▶ **REQUIREMENT**
All of the records below must be reproduced exactly, minus any pictures.

★ ★ ★

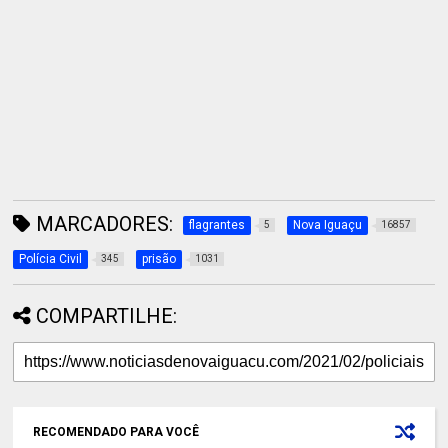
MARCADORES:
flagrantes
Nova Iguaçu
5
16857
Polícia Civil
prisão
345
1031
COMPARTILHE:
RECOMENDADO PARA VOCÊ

★ ★ ★

▶ **RESULT OF THE TASK**
MARCADORES:
flagrantes
Nova Iguaçu
5
16857
Polícia Civil
prisão
345
1031
COMPARTILHE:
RECOMENDADO PARA VOCÊ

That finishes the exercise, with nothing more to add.